Mechanical Engineer - Damien Mason
Damien Mason, CRH plc

The subjects which I had control of choosing and which influenced my career path were:

Secondary School: Technical Graphics, Construction Studies, Engineering, Physics. These were an excellent base for my degree course in Mechanical Engineering in University.

University: Mechanical Engineering - choose fluids stream instead of solids stream half way through my degree course. In my current career, choosing the fluids stream has not had any significant bearing on my ability to perform my job.

If I had the choice in Secondary School, I would have chosen Spanish as a language to study. This allows a lot of extra opportunities to travel globally.

If I had the opportunity to change my choices in University, I would have done a years post grad in buisness studies and accounting after my degree in mechanical engineering. I belive this would have given me a competitive advantage in aspiring to a career in management.

 
 
Merchandising Manager - Barry Kelly
Barry Kelly, Lidl

I chose the usual subjects and also did Economics, Physics and French. There wasn't much choice in the leaving cert with subjects but if you wanted to do any extra subjects you would have to do them on your own time after school. But, as I was working part time before and after school I decided not to take on any extra stress.

I completed transition year in 4th year and found that to be hugely beneficial and gave me an appetite for things more practical as opposed to academic. I didn't base my choice on career and went with the ones I thought I could do well in, and get decent marks.

I completed a 1 year certificate course, four years after my leaving cert, in  the area of Purchasing and Materials Management (IIPMM) which was for the company I worked for at the time, and which is still relevant for me now on a daily basis.

I have to say that school is great but the best thing I ever did was to start working at a young age. I started working on a bread delivery van aged 14 which meant getting up at 4.30 in the morning to deliver fresh bread to all the supermarkets in town. It gave me independence and responsibility at a young age and I gained great experience while at school. I studied German language for a year in school but gave it up then, looking back I should have kept it on, maybe I'll start it again some day...

 
 
Structural Engineer - Louise Lynch
Louise Lynch, ESB

The subjects I did in school didn't help much with my career path. The only subject I did do that was useful to me career was honours maths. As I didn't have the required subjects to get into my desired course, I did an extra year - a bridging year - Preliminary Engineering.

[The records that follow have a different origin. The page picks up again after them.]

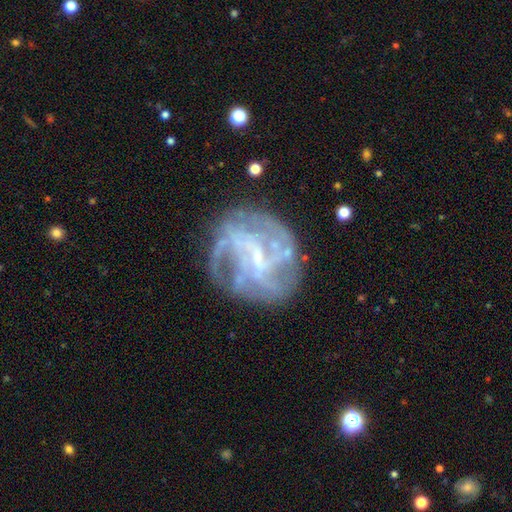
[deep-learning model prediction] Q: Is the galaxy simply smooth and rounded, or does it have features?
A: featured or disk — 80%.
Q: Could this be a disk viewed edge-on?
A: no — 98%.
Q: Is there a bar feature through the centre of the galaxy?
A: weak — 48%.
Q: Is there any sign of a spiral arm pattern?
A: yes — 78%.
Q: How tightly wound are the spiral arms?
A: medium — 38%.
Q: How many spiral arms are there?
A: can't tell — 40%.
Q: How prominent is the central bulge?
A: small — 58%.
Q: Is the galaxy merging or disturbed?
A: none — 65%.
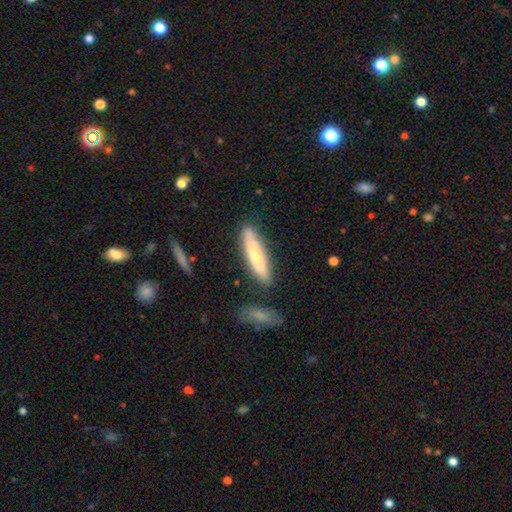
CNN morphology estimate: This is possibly a smooth galaxy (59%). How rounded: clearly cigar-shaped (82%). Merging: clearly none (80%).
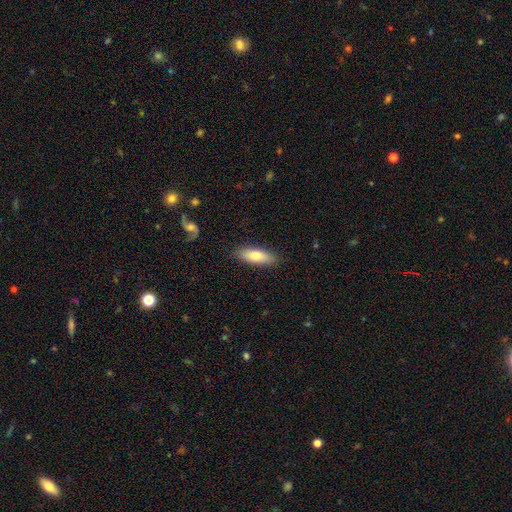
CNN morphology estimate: Overall: smooth (73%). How rounded: in between (56%; cigar-shaped 42%). Merging: none (86%).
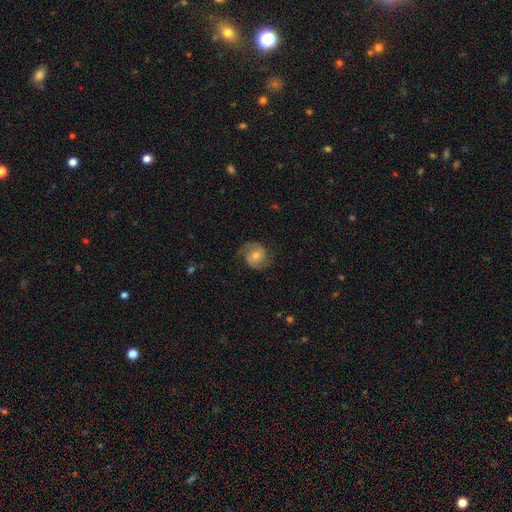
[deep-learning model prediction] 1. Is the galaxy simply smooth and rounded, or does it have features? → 74% featured or disk, 19% smooth, 7% star or artifact.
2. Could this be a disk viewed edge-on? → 98% no, 2% yes.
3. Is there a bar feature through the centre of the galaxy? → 59% no, 33% weak, 8% strong.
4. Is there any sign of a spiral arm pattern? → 95% yes, 5% no.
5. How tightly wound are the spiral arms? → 48% medium, 29% tight, 23% loose.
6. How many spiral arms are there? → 89% 2, 4% can't tell, 3% 1, 1% 3, 1% 4, 1% more than 4.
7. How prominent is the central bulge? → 45% moderate (tied), 45% small (tied), 4% large, 4% none, 1% dominant.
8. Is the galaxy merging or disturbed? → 75% none, 16% minor disturbance, 9% major disturbance, 1% merger.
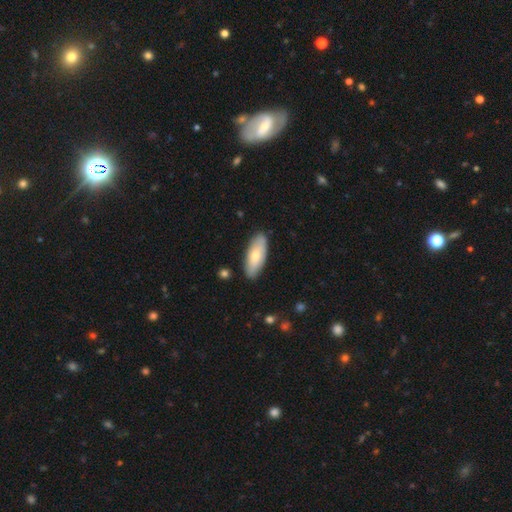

There are always other ways to get into courses so if you have your heart set on engineering but don't have the required subjects, look into courses like Preliminary Engineering or other bridging courses. If you haven't chosen your leaving cert subjects yet, some of the subjects that will assist you in an engineering degree is honours maths, physics, chemistry and mechanics/applied maths.

 
 
Recruitment Manager - Frank Morrison
Frank Morrison, Health Service Executive

Irish, English, Maths, Accountancy, Biology, Physics, French, Social & Scientific.

As already stated, my initial goal was accountancy following the Leaving Cert. The accountancy covered by the Leaving Cert was very beneficial during my first year at college. However I don't believe I had the personality to become an accountant.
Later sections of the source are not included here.